The advantage to using your own money is that you have to answer to no one but yourself. You will not have the added stress of disappointing or hurting the people you borrowed from. You will, however be risking your savings and credit standing. Here are some tips for getting funding on your own:
- Save enough to last a full year on your own before starting.
- Take cash from your credit cards.
- Take out a home equity loan.
- A small business loan can be used for buying necessary items to keep your business going. They are not difficult to get if you have good credit, and have a bank that you’ve done business with before. If the business is brand new, you probably will have to personally guarantee the loan.
If you need to work with others to come up with enough to start or maintain your business, you still have several choices:
- Venture capitalists will usually invest in a business that is past the early stages of development. In order to get it at the start-up, you would have to come up with an amazing business plan for a much needed product being clamored for by a needy public. Hundreds of thousands of businesses are started every year, and less than one per cent of them are considered by venture capitalists.

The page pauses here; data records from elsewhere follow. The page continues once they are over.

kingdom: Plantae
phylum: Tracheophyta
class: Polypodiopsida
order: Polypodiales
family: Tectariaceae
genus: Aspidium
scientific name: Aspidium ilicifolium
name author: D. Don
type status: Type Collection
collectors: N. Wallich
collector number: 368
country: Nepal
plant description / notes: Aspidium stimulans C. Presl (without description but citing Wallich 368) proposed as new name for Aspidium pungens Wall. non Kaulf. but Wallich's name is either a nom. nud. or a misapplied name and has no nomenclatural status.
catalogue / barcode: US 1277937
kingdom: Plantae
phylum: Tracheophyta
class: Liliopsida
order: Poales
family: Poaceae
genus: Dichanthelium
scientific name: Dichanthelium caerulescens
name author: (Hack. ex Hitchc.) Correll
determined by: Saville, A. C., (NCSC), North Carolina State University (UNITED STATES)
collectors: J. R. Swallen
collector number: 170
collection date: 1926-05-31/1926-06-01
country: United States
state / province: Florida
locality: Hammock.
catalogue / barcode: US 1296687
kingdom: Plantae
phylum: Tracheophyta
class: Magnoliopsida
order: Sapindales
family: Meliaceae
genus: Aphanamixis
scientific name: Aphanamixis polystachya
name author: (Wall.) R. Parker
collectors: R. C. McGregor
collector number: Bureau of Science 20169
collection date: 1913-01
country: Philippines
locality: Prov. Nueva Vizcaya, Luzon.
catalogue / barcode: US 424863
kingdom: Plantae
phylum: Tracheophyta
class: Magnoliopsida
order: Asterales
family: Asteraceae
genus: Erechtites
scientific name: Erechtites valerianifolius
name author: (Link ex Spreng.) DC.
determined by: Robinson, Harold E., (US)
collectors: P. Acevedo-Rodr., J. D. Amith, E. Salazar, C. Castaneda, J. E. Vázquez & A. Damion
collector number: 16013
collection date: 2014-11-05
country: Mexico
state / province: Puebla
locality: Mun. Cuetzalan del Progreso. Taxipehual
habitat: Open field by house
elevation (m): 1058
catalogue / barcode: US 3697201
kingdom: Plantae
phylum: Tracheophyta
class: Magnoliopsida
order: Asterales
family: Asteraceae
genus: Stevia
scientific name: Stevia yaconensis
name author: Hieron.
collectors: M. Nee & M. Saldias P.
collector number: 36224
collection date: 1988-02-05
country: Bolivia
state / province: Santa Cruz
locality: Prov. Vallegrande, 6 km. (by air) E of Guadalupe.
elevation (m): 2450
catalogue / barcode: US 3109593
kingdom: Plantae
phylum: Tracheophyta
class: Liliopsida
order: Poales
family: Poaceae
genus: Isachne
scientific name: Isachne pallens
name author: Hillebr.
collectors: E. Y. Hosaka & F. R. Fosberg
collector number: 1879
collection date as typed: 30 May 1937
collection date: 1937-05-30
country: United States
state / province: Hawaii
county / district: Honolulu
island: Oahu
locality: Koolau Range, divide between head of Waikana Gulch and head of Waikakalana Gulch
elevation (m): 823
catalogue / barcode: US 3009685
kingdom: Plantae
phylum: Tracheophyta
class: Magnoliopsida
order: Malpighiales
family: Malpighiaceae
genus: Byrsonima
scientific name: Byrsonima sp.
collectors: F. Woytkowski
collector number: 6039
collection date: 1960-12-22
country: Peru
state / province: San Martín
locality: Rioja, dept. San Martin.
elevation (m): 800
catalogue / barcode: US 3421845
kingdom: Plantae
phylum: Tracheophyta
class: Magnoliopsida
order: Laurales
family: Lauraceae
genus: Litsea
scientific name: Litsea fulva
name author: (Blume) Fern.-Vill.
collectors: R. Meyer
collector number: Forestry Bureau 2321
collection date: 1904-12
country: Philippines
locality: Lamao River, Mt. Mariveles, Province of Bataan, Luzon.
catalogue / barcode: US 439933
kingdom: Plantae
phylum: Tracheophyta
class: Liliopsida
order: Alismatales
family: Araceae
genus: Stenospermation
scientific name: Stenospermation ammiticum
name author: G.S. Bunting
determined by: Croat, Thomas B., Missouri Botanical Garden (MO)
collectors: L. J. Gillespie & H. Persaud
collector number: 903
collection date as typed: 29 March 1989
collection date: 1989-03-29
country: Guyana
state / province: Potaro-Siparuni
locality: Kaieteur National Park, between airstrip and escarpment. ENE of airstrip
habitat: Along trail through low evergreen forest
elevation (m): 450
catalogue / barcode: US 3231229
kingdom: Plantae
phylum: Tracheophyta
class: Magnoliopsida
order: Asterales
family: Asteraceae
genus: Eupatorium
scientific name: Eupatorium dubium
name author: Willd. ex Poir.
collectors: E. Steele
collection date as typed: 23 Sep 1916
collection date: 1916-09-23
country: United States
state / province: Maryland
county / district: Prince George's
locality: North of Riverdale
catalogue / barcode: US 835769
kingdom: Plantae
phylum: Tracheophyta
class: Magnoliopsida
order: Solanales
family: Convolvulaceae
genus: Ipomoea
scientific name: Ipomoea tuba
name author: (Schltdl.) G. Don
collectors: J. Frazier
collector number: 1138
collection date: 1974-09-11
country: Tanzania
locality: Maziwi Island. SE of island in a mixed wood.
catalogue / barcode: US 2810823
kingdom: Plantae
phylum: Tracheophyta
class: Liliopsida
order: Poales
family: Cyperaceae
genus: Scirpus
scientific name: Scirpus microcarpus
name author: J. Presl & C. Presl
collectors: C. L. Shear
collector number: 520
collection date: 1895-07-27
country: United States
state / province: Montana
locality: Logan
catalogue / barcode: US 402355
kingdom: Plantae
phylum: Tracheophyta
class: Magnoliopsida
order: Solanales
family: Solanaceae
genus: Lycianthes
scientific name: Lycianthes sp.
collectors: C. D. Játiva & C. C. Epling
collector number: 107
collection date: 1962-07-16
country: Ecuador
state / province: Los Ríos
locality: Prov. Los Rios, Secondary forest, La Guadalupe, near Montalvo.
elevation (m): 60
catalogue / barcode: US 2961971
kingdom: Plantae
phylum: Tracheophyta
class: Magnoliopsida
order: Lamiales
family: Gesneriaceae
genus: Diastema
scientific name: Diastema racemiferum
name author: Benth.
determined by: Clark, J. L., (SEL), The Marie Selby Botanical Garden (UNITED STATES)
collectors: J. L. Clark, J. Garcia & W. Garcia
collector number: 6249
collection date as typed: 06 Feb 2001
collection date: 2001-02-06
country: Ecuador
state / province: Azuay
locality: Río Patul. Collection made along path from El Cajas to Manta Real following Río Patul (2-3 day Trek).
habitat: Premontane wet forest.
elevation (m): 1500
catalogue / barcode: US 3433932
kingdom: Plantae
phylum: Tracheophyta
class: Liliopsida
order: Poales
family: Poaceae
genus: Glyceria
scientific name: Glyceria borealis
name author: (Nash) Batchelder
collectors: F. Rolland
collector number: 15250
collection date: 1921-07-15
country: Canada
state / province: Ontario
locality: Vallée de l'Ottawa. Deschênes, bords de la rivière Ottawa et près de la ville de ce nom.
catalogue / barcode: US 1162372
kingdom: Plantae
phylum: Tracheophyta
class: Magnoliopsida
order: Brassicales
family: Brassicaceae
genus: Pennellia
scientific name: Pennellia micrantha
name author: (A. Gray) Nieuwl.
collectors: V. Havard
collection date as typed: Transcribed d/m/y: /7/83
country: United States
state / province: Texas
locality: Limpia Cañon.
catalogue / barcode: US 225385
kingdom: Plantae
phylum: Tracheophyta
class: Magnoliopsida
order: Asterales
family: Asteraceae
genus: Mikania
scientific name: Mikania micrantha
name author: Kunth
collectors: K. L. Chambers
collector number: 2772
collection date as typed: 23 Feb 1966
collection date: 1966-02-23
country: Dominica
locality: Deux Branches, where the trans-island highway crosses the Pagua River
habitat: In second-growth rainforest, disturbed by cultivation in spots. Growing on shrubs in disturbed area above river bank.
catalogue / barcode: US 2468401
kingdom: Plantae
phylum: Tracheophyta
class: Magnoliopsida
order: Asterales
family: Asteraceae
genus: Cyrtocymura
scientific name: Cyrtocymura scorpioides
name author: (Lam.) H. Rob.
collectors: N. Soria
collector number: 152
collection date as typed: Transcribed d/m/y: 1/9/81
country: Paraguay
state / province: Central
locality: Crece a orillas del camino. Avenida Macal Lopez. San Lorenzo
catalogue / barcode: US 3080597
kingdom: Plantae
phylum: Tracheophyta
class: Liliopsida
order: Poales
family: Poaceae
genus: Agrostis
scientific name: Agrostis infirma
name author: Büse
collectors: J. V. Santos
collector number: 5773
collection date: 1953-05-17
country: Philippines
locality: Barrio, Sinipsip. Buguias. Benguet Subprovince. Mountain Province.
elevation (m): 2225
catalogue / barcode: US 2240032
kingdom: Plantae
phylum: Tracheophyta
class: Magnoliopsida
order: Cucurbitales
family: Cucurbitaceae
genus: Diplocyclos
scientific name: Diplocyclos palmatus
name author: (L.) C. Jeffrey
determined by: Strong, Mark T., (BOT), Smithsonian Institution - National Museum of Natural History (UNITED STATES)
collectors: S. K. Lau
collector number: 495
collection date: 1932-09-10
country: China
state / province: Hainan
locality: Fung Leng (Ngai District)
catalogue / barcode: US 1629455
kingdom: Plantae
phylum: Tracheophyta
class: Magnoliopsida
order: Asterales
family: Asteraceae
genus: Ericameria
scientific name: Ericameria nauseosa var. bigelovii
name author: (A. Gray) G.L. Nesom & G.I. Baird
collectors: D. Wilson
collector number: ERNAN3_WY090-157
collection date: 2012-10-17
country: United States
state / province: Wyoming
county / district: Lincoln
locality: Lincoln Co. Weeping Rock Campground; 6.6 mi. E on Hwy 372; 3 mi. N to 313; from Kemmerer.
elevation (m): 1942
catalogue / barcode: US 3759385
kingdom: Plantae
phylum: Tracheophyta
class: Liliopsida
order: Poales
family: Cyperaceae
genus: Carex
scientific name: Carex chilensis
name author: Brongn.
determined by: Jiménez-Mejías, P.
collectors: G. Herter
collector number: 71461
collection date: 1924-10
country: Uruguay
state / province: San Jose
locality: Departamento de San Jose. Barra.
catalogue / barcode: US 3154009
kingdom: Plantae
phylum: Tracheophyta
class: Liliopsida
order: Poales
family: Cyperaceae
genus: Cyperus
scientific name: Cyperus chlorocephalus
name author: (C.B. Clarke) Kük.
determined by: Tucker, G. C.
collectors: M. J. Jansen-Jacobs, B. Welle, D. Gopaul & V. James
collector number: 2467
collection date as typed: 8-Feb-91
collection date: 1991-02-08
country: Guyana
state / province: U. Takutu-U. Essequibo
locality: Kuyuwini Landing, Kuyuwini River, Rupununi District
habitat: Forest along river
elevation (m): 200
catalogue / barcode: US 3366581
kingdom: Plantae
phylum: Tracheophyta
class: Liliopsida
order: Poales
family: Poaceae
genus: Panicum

- Limited partnerships are those in which you have someone who is willing to invest and share the liability of debts made by the business, but only for the amount of their investment. They have nothing to do with company obligations and have no management involvement, but they are entitled to a share of the profits.
- Angel networks are groups of private individuals, who invest in your new business. They look for businesses that have the potential to grow quickly and give them ten times their investment within a three to five year period.
- Store credit and vendor financing can get you leeway in paying their bills, bill stretching out payments from one to six months.